Chapter Two: Before Becoming
Some stories begin with a bang. Mine began with the Shimmer—a quiet pull that kept nudging me forward when logic said stop. It wasn’t a voice or a vision. It felt like gravity made of intuition and coincidence, arranging things just enough that I couldn’t pretend they were random.
But before shimmer and signs and leaps of faith—before I could recognize magic in the world—I had to learn to survive the ordinary. Before I believed in magic, I believed in loneliness. Not because I wanted to—because it was what was available.
I was born the first of six to a family just getting by in a small South Carolina town. Nothing flashy. Nothing easy. My parents were very young—my mom eighteen, my dad twenty—and by the time she was twenty-two, she had given birth to triplets and a total of six children—one of whom didn’t survive. That kind of loss echoes. It lived quietly in the corners of our house, shaping the way love sounded—soft, stretched, a little breathless.
My grandparents steadied me. Both sides showed up with a kind of love that doesn’t make speeches; it makes biscuits and pancakes, drives carpools, keeps showing up. My parents—overwhelmed but trying—taught me by their flaws as much as their strengths. I try now to see them not as Parents in capital letters but as young humans doing their imperfect best with too little.

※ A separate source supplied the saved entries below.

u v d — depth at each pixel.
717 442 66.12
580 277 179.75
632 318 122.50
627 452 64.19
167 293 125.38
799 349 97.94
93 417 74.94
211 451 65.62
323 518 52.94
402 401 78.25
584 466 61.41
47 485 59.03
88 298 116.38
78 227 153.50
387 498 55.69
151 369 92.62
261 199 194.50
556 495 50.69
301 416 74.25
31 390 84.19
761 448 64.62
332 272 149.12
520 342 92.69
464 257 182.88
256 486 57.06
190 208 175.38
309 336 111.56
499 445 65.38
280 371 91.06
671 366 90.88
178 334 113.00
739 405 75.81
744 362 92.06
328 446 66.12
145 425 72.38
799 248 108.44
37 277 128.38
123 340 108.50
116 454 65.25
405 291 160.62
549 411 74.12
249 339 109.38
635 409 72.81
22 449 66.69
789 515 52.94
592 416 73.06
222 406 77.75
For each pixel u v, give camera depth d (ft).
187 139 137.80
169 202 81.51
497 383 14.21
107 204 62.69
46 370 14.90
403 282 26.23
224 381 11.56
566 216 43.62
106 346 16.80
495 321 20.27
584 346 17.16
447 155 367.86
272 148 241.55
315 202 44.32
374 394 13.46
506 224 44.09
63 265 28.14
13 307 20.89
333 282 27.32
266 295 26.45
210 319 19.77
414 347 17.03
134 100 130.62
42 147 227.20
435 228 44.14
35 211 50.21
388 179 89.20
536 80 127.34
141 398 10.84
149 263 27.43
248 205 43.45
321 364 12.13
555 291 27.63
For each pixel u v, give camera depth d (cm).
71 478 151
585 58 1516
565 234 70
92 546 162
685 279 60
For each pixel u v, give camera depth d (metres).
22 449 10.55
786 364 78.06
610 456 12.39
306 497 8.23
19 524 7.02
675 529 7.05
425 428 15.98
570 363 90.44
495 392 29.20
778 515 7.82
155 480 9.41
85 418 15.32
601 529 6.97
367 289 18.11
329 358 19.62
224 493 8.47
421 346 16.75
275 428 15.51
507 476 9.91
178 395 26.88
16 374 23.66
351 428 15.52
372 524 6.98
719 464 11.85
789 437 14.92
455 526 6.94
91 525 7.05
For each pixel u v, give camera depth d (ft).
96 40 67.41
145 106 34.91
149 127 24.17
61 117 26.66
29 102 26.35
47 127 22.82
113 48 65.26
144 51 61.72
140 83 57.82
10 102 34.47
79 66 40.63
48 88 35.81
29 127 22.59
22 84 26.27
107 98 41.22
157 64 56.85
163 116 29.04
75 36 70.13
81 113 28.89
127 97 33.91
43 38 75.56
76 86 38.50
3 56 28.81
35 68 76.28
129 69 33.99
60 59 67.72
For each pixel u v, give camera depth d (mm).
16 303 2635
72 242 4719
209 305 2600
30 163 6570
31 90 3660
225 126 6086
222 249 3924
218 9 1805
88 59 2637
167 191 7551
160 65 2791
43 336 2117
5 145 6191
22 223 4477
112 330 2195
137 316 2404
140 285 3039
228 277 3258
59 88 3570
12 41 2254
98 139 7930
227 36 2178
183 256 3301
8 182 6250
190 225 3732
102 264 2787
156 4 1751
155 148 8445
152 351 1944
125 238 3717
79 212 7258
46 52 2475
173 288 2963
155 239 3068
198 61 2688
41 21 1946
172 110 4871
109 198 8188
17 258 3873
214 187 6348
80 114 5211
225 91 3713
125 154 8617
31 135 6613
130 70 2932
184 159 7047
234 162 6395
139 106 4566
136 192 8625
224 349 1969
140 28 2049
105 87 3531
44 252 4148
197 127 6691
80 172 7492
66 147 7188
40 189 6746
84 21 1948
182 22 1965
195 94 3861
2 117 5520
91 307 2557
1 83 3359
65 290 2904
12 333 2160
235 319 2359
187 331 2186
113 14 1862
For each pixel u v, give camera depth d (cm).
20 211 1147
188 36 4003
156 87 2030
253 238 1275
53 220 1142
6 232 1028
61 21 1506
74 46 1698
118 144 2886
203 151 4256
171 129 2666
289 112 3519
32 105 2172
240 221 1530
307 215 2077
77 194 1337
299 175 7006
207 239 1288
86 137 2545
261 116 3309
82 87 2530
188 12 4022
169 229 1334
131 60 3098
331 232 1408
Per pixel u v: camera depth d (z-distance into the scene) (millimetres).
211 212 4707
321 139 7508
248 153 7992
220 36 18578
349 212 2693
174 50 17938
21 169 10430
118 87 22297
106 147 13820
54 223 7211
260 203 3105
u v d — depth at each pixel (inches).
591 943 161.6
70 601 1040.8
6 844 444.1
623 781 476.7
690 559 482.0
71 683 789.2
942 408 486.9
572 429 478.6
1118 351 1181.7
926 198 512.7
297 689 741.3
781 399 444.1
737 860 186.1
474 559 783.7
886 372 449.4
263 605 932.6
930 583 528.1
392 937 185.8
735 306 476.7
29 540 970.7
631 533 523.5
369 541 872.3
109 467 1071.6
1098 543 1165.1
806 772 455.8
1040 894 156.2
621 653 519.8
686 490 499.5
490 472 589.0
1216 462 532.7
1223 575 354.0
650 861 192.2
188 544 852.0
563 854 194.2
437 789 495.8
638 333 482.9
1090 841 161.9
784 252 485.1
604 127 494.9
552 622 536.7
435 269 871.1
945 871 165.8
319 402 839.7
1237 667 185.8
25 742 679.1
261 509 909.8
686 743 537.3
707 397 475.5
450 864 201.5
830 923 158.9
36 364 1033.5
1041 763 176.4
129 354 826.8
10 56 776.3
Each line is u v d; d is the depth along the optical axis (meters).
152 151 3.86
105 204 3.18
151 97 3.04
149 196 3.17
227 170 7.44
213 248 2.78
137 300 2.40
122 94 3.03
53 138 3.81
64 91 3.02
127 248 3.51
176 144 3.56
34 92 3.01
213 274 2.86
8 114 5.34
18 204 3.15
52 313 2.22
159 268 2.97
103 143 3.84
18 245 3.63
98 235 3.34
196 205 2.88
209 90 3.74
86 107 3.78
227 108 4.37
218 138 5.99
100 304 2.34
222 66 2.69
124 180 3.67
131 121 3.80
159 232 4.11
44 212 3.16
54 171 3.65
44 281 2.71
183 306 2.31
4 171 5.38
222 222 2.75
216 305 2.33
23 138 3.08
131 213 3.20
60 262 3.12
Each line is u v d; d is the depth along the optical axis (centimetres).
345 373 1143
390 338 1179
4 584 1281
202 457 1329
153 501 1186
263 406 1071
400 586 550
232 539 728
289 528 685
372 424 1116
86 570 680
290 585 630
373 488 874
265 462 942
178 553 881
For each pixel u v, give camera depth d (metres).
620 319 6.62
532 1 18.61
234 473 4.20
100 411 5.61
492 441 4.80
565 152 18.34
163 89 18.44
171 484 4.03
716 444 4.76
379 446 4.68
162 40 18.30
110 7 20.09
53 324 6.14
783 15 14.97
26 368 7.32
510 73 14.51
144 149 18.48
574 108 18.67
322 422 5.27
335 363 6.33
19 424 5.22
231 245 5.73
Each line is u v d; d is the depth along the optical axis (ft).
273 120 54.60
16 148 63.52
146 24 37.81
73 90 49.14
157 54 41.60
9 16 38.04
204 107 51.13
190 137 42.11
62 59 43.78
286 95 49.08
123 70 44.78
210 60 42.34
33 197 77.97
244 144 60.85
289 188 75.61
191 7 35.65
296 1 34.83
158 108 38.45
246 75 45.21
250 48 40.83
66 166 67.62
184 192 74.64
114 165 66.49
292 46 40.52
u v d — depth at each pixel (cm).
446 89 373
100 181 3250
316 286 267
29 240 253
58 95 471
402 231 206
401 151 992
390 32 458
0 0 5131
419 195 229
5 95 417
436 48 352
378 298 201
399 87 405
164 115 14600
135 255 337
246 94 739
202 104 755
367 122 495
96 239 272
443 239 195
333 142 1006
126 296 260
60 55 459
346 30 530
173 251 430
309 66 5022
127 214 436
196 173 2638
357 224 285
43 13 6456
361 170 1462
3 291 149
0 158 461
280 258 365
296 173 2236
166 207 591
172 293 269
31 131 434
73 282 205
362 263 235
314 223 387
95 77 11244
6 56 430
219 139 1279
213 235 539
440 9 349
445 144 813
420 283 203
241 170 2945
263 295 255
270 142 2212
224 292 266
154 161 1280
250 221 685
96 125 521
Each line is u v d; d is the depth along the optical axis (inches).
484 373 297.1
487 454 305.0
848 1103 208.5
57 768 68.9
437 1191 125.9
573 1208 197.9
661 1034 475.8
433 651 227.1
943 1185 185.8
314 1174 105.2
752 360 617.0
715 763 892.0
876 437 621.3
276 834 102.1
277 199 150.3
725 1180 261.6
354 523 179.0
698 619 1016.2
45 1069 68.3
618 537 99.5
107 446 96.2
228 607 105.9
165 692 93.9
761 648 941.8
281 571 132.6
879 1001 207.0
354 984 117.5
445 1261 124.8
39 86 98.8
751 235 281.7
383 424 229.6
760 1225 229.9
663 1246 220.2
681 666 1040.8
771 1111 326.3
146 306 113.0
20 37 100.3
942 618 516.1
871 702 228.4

School was where my difference was fluorescent. Red hair, nose in a book, a little too curious for my own social safety. My guidance counselor once told me that one day people would be jealous of my hair, and that when you stand out, some will try to drag you down—which is exactly why you should shine, for you, not for them. I didn’t fully get it then, but I filed it away like a cheat code.
I didn’t have a language yet for being gay, for being deeply emotional, for carrying dreams too big for a place with one main road and one acceptable way to be. So I learned early to live elsewhere.
At first, it was books. Fantasy was my earliest portal—Dragonlance, Middle Earth, anything hinting that misfits could be chosen and strange powers meant there was more. I didn’t just read stories; I evacuated into them. Music became a second home. I sang with my mother at church, and at ten a local university auditioned boys to sing the Fauré Requiem. I got the part and kept studying voice with college professors until I left for school. I even flirted with a career in music, but the practical need to get out—to feel secure—pulled me toward computers.
Then came technology. Before I owned a computer, I wanted one with an ache that felt physical. A neighbor had an old word-processing machine—no storage, no disk, no saving. I sat at that clunky altar and typed Alice in Wonderland from start to finish, knowing it would vanish if the power flickered. I didn’t type to keep it. I typed to feel a story exist through me, to feel something respond when I touched it.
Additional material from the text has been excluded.